## What the task asks
Rewrite every item below, changing each occurrence of "series" to "line" and keeping everything else the same. Leave the pictures out of your answer.

[Chart understanding data]

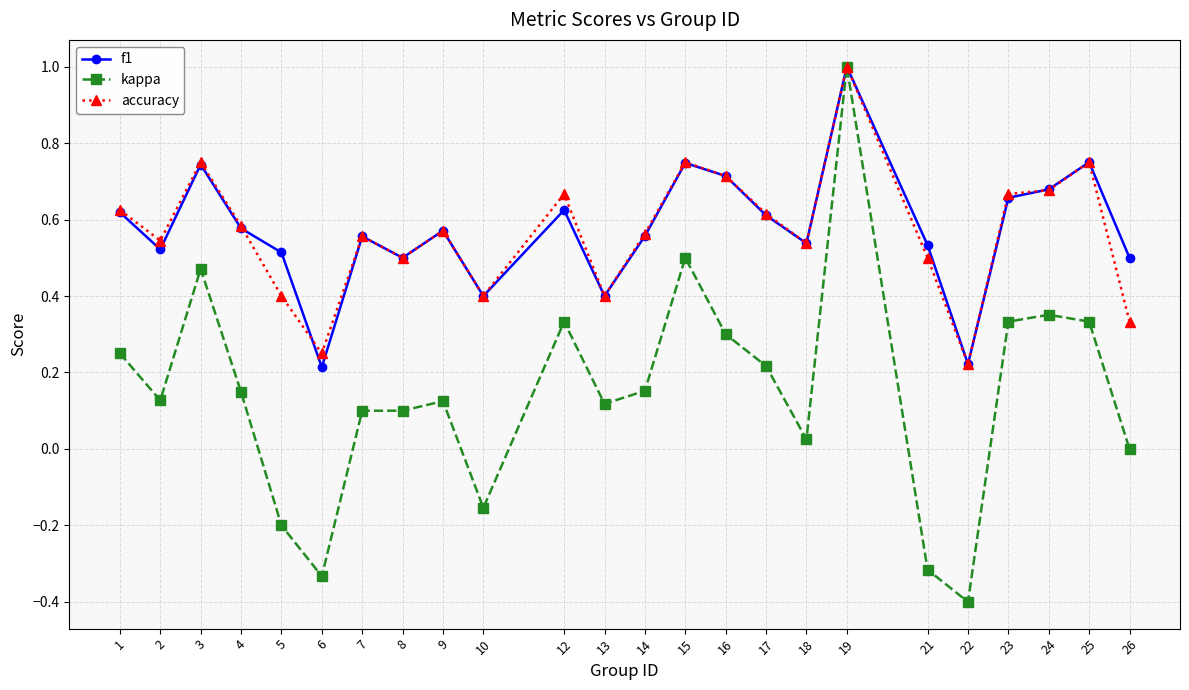

Between 3 and 16, which series saw the biggest shift?

kappa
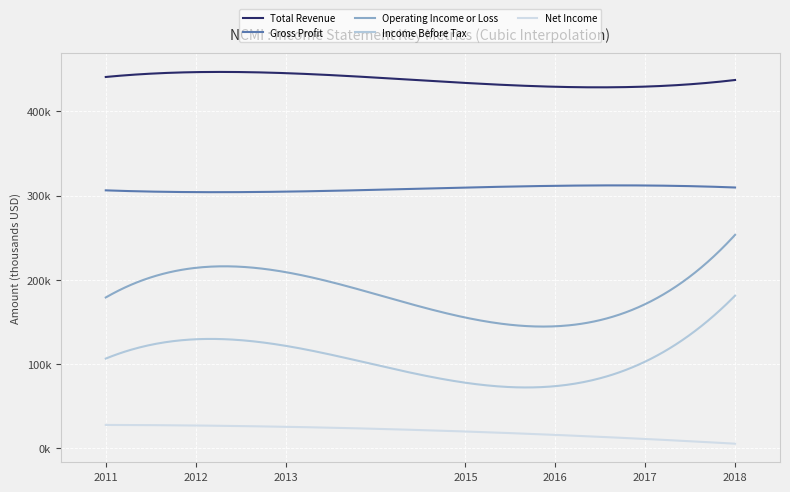

What is the difference between the maximum and minimum values in the Income Before Tax series?

112200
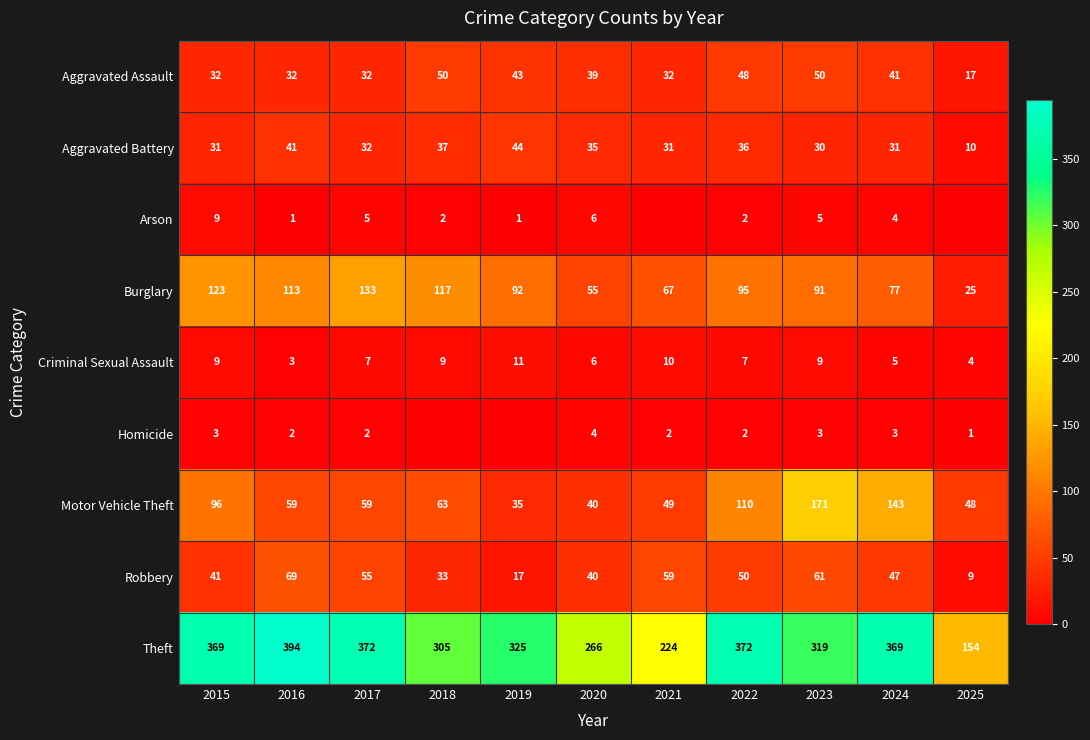

The Homicide series shows 2 at 2016. True or false?

True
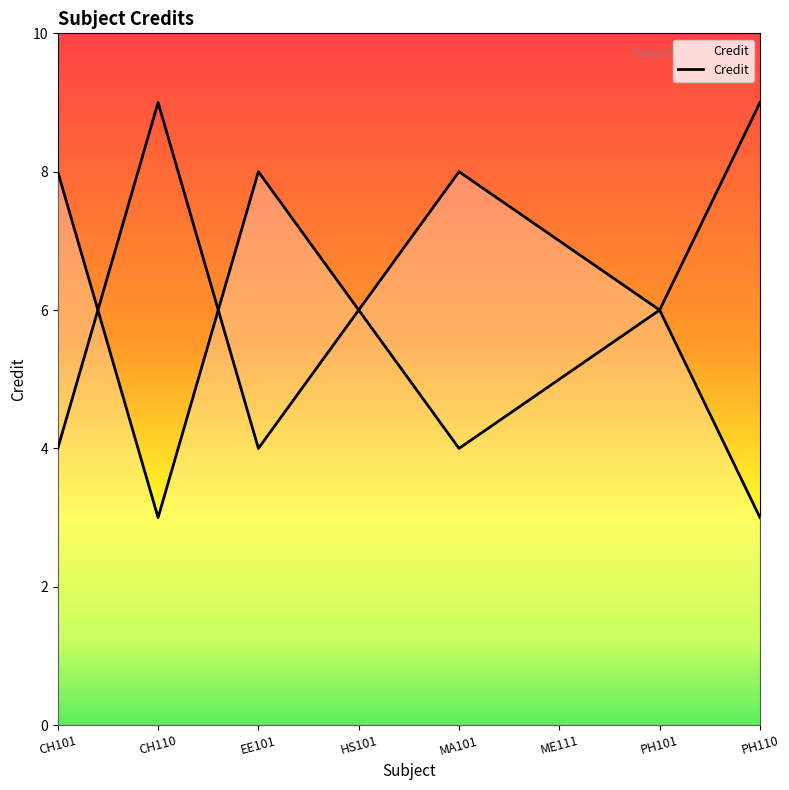

Reading right to left, extract all data points from this chart.

3	6	7	8	6	8	3	8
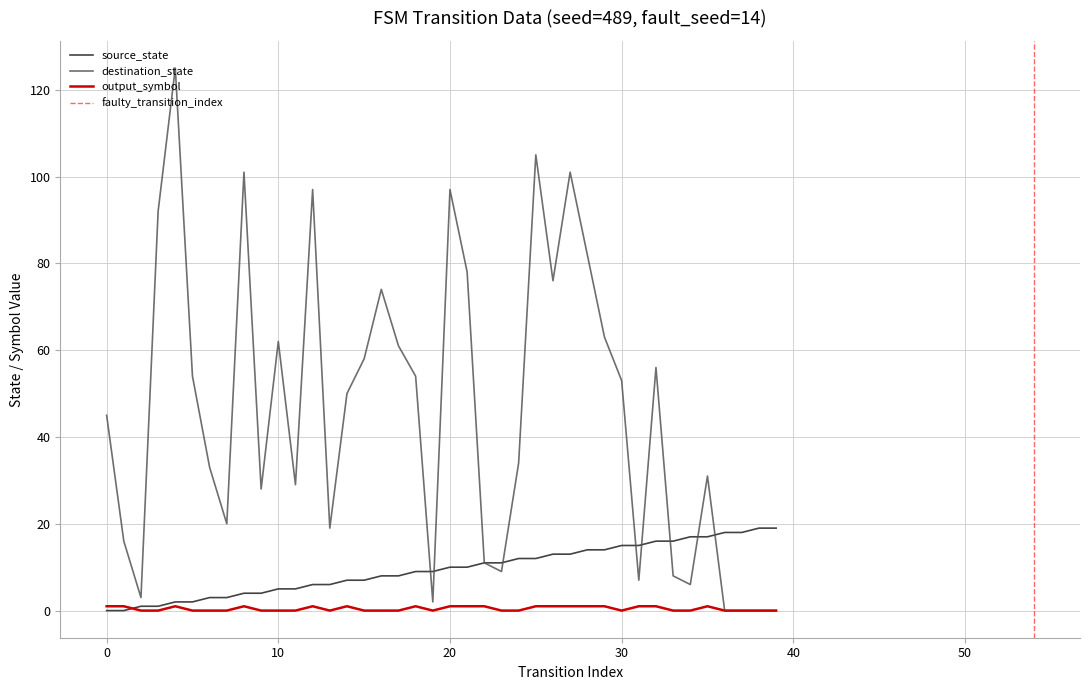

What is the difference between the maximum and minimum values in the output_symbol series?

1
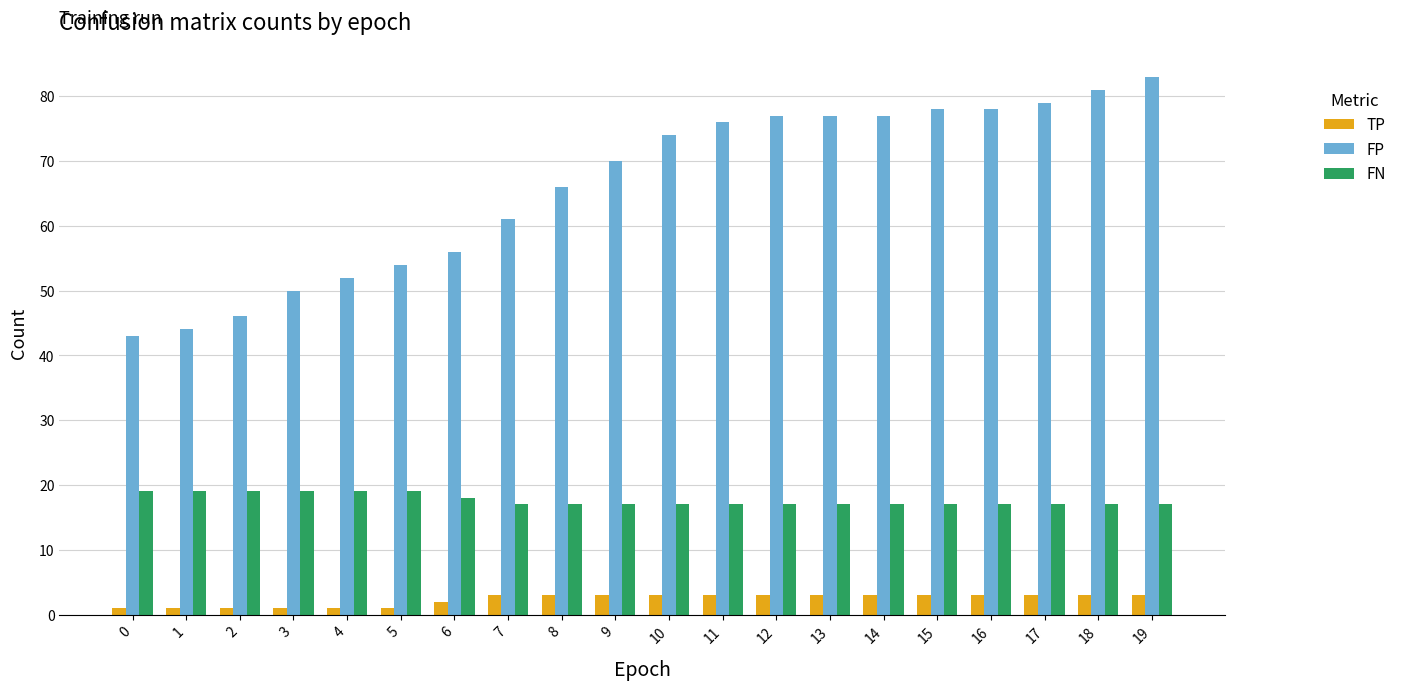

What are all the series names shown in the legend?

TP, FP, FN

## Response
Between 3 and 16, which line saw the biggest shift?

kappa

What is the difference between the maximum and minimum values in the Income Before Tax line?

112200

The Homicide line shows 2 at 2016. True or false?

True

Reading right to left, extract all data points from this chart.

3	6	7	8	6	8	3	8

What is the difference between the maximum and minimum values in the output_symbol line?

1

What are all the line names shown in the legend?

TP, FP, FN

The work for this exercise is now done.